Cancer will only be beaten when the genomic drivers of a person’s cancer are understood and targeted, according to Brian Tomlinson of Foundation Medicine
Tell me about yourself and your organization
Foundation Medicine is a molecular information company dedicated to transforming cancer care through a deep understanding of the genomic changes that contribute to each patient’s unique cancer. The company offers a full suite of comprehensive genomic profiling assays to identify the molecular alterations in a patient’s cancer and match them with relevant targeted therapies, immunotherapies and clinical trials.
I joined Foundation Medicine after working for two national cancer patient advocacy Organizations for nearly 18 years. In my role at Foundation Medicine, I lead our external engagement efforts with our patient advocacy partners in the US.
What does personalized medicine mean to you?
Personalized medicine involves providing treatment based on the unique drivers of disease at a molecular level. In cancer, this starts with comprehensive genomic testing to understand what’s driving a patient’s cancer at a molecular level. This gives oncologists and patients the information they need to make informed treatment decisions.
We’re at a critical moment for precision medicine in cancer care. To me, it means finding the right treatment, for the right patient and the right time.

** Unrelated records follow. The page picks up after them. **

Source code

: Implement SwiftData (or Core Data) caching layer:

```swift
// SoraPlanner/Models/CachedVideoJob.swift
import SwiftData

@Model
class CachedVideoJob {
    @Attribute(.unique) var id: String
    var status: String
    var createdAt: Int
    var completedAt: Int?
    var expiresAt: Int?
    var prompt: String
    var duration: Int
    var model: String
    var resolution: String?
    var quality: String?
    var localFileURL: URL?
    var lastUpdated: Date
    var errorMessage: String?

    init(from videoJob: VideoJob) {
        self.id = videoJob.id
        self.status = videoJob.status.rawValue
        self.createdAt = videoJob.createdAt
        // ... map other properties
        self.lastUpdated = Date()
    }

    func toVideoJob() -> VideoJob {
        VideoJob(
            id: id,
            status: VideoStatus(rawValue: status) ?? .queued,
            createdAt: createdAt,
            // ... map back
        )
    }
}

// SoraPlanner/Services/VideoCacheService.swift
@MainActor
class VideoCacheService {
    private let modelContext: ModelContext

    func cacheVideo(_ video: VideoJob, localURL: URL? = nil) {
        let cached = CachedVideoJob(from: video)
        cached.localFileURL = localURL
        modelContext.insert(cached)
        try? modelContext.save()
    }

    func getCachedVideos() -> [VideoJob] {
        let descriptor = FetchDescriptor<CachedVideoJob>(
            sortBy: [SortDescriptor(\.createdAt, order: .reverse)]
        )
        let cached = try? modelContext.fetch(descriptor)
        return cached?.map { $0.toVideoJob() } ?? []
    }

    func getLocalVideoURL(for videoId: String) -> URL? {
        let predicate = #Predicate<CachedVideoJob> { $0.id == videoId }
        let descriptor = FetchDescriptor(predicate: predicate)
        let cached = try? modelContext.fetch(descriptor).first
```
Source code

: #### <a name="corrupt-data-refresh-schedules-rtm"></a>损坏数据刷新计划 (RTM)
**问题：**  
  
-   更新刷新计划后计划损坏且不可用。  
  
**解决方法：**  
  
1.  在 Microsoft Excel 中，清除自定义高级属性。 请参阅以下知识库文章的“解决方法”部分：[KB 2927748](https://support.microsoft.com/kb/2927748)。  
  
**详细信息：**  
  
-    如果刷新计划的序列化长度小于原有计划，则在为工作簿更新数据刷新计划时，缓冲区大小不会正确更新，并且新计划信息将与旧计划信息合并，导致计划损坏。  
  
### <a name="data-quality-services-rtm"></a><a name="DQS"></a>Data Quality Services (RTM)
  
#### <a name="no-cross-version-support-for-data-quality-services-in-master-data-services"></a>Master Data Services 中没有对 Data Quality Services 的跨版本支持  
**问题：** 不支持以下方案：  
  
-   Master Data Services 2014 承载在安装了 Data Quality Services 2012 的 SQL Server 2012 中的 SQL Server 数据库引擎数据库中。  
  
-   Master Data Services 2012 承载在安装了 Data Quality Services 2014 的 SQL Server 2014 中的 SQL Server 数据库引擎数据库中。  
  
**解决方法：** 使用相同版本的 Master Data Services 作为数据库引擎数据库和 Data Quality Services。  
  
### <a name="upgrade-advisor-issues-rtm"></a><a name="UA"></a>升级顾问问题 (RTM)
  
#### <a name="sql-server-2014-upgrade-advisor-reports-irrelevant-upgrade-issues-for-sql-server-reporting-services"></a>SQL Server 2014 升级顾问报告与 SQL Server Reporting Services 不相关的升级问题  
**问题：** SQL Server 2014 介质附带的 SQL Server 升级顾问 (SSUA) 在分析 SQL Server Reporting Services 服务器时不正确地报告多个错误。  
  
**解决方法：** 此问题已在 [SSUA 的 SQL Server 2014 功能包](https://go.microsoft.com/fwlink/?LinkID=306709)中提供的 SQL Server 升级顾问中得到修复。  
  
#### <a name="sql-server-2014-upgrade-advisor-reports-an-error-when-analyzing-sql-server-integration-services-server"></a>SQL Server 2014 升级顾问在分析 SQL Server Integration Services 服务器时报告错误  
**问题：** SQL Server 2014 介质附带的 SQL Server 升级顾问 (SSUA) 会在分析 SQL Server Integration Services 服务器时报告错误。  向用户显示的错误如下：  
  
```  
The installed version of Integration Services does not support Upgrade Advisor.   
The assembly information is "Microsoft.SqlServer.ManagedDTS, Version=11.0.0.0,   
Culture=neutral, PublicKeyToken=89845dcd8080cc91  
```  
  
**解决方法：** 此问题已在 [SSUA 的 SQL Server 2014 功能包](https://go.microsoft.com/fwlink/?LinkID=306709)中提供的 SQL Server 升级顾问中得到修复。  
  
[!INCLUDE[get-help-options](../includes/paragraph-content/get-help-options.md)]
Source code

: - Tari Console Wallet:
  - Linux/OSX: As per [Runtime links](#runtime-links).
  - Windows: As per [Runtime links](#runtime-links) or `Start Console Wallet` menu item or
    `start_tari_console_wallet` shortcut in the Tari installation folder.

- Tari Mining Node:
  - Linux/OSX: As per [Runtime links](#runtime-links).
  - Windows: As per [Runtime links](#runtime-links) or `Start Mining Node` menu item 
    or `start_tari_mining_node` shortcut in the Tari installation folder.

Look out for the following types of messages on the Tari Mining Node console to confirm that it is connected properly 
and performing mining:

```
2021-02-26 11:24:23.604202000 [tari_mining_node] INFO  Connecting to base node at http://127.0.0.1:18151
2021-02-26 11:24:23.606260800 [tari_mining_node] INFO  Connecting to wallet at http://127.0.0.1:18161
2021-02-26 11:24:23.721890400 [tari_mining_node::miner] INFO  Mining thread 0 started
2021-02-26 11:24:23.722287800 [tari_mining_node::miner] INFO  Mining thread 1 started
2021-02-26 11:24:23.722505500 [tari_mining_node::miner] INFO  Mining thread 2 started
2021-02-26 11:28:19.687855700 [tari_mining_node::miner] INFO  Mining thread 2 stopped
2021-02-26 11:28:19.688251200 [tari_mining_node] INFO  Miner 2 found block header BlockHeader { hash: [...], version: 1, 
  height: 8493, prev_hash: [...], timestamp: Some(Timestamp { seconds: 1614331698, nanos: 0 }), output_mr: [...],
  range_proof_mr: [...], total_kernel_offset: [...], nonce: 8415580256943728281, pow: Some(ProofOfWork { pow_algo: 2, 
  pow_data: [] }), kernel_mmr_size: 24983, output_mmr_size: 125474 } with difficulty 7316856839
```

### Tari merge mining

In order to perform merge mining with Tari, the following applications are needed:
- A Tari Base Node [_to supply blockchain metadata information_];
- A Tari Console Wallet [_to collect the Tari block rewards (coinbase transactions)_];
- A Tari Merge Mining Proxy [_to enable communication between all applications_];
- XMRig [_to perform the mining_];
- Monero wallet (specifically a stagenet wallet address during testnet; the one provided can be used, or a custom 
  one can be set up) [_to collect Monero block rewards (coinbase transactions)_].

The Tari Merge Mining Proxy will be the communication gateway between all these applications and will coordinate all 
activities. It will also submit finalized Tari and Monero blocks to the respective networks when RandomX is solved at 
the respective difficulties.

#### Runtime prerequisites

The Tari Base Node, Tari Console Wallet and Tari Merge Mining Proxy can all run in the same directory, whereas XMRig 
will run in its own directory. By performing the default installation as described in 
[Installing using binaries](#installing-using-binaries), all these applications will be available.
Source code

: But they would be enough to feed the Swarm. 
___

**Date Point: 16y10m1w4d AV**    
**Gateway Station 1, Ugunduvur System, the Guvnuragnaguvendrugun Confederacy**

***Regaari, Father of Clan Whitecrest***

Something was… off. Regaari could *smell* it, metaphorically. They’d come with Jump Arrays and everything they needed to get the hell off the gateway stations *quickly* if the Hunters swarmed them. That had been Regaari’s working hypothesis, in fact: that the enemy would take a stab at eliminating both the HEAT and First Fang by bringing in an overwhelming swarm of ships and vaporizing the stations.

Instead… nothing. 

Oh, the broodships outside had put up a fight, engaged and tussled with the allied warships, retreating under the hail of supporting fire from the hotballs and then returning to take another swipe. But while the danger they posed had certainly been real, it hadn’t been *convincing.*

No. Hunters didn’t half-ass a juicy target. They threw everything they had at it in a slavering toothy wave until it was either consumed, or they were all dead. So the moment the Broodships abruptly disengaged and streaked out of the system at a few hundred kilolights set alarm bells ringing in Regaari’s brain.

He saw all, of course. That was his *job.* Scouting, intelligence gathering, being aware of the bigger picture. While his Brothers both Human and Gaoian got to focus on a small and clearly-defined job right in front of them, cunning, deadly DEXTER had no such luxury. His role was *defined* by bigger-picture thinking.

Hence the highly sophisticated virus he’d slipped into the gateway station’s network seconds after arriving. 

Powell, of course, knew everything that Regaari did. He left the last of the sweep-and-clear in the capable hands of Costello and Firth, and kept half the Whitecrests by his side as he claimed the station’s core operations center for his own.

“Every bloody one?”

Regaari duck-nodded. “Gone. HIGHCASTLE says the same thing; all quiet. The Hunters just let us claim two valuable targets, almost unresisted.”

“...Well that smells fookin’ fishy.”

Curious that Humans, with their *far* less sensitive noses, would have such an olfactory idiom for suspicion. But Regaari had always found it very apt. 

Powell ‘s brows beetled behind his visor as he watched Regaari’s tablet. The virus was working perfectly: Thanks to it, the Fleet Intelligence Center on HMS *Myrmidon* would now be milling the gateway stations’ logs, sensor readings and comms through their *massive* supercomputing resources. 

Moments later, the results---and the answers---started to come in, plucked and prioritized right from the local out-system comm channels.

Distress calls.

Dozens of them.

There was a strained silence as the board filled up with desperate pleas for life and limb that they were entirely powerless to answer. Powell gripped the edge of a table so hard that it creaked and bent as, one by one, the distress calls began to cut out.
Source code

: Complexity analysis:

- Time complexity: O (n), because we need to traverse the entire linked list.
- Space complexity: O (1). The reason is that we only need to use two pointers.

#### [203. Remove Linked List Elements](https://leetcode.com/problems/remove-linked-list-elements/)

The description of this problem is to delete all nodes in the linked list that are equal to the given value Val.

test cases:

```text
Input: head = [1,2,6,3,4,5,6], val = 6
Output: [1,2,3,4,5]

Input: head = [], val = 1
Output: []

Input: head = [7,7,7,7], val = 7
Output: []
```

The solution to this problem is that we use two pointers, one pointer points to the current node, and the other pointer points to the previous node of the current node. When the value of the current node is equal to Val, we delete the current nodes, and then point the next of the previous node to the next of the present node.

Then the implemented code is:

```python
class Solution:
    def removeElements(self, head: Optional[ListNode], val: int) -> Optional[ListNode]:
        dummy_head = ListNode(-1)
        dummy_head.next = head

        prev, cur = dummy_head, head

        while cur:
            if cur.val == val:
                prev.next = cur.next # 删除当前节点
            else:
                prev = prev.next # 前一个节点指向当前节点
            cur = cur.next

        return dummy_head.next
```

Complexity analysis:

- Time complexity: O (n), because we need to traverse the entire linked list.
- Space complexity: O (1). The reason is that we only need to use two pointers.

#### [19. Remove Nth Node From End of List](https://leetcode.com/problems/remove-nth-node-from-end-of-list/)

Why do you believe this topic is important?
I am motivated every day by the patients we serve now and the opportunity we have to impact cancer care in the future. Unfortunately, many patients right now do not have access to genomic testing. We have an opportunity to extend lives or even manage cancer as a chronic condition for certain patients today using these breakthrough therapies, but we can only do this when physicians understand the genomic drivers of a patients’ cancer.
As part of our efforts to expand access to genomic testing, we engage with advocacy groups and patients across indications to share scientific insights and serve as a resource on CGP with the goal of expanding overall education and awareness. I have dedicated my career to supporting cancer patients and their families. Having comprehensive testing provides access to really important information about treatment planning and shared decision making.
Why is your organization interested in participating in this multi-stakeholder collaboration? What has your organization been doing in this space?
We believe that transforming cancer care and ensuring all patients can benefit from precision medicine cannot be done alone, which is why we believe collaboration across the ecosystem is so critical. Over the past almost 10 years we’ve established deep partnerships with organizations across academia, industry, biopharma and advocacy.
What makes this collaboration unique?
I think the global focus and the comprehensive external stakeholder engagement make this collaboration a first of its kind and quite unique.
What are your ultimate expectations from the project?
We know expanding access to CGP is critical to increasing the number of patients who can benefit from precision medicine. We’re committed to working across the ecosystem to ensure all patients can benefit from the latest science at the time of care and that oncologists have the tools to make informed treatment decisions. We’re at a true turning point for precision medicine in many regions – including Europe. The healthcare ecosystem has made incredible progress in recent years but there is more work to be done.